Abortion has become a major issue in the Brazilian presidential election, which will be decided October 31. Ruling party candidate Dilma Rousseff, who was expected to handily win the first round of voting October 3, instead received only 47% of the vote, forcing a runoff against Social Democracy Party candidate José Serra, according to Agence France Presse.

Evangelical Christians and Catholics began to turn away from Rousseff after her opponents, Serra and Green Party candidate Marina Silva, capitalized on past statements by Rousseff that advocated the legalization of abortion. Abortion is officially illegal in Brazil except for rape or life of the mother, although the country's national health system estimates that 1.5 million illegal abortions occur each year, Inter Press Service reported.

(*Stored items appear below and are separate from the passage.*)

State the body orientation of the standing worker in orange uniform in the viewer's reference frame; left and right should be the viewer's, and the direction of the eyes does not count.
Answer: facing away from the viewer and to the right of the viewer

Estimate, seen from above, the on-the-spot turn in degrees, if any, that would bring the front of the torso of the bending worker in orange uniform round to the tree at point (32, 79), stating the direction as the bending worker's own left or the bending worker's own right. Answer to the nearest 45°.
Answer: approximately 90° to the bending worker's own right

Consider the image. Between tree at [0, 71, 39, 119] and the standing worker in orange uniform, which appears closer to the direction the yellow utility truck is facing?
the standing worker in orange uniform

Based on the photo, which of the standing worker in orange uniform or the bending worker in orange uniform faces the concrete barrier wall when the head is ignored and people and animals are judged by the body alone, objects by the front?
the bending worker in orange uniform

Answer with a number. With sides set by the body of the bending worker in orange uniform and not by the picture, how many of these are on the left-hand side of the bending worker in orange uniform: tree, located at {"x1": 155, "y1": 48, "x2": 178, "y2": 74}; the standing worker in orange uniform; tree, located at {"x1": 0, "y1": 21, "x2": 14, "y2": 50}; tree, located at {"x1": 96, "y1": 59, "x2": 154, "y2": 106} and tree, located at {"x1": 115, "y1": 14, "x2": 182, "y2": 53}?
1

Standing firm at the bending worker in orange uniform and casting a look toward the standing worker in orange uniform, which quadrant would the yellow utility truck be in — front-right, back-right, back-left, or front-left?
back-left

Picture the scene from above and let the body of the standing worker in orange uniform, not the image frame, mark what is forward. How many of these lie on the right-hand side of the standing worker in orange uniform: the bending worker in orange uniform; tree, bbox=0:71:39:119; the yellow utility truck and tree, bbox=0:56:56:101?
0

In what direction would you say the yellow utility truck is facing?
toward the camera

Rousseff can be seen in a 2007 video declaring, "Today in Brazil, it is absurd that abortion has not yet been legalized," according to the Catholic News Agency (CNA). She also gave a 2009 interview to magazine Marie Claire and said, "Abortion isn't easy for any woman. I doubt anyone feels comfortable having an abortion. However, that cannot be the reason why it shouldn't be legal."

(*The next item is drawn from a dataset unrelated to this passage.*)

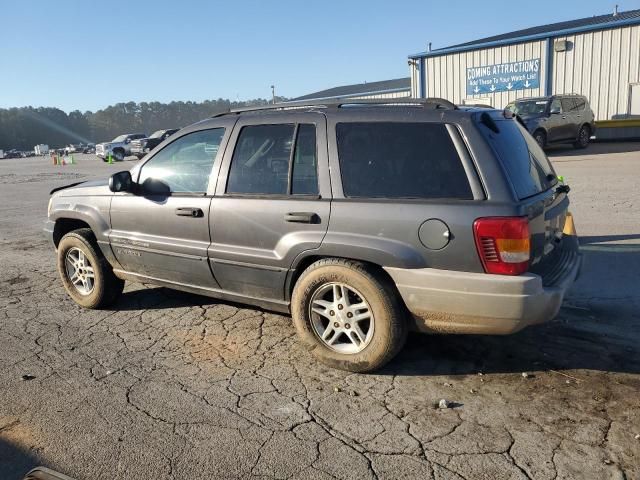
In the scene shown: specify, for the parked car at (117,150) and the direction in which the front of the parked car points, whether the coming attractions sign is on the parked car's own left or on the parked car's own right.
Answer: on the parked car's own left

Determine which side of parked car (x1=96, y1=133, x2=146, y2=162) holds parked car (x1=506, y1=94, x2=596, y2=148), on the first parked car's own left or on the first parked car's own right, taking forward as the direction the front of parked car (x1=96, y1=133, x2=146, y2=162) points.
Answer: on the first parked car's own left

After the October 3 election, in which pro-life candidate Silva garnered a surprising 19.3% of the vote and Serra received 33%, Rousseff and her Workers' Party supporters have been busily reframing her position on abortion. "I want to do a campaign that is above all pro-life, with a commitment to the most sacred values," she said in a radio commercial after the first round of voting, according to the Latin American Herald Tribune.

Catholic Archbishop Aldo Pagotto of Paraiba accused the Workers' Party of "deceiving voters" by claiming Rousseff is pro-life, CNA reported. "Ever since it rose to power, the Workers' Party agenda has been the complete legalization of abortion in Brazil," Archbishop Pagotto said in a video released October 11. Current President Luiz Inácio Lula da Silva, who handpicked Rousseff as his successor, proposed a bill legalizing abortion and supported United Nations recognition of abortion as a "human right" during his administration, according to CNA.

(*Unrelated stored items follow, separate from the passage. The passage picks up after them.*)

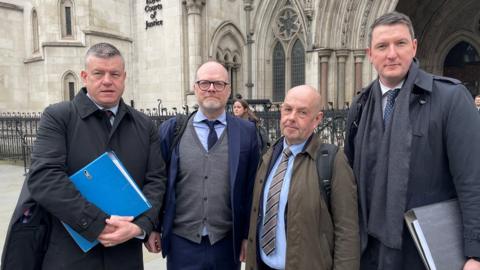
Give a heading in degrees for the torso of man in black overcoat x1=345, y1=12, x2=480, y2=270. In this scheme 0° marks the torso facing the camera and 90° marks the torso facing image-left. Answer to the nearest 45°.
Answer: approximately 45°

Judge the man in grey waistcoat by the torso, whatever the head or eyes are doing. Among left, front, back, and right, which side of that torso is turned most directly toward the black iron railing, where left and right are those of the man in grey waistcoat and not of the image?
back

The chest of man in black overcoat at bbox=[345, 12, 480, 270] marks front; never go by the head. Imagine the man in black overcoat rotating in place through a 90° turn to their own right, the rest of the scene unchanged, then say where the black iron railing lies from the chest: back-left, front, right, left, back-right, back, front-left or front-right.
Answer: front

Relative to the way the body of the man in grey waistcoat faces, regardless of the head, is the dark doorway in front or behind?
behind

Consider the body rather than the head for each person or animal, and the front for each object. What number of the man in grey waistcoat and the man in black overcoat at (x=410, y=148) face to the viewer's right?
0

"As pastor I cannot settle for this kind of misinformation and manipulation of consciences," said Pagotto, CNA reported.

"When democracy becomes this type of demagoguery in order to win votes, a dictatorship is on the horizon."

Serra, former governor of São Paulo, is also characterizing himself as pro-life, with slogans such as "a man who was never caught up in scandals and who has always been consistent, condemning abortion and defending life," even though his record is mixed on abortion, Inter Press Service reported. Recent polls still show Rousseff in the lead, but her 47% support seems to have remained stagnant while Serra's has risen to about 41%, according to Agéncia Estado Brazil.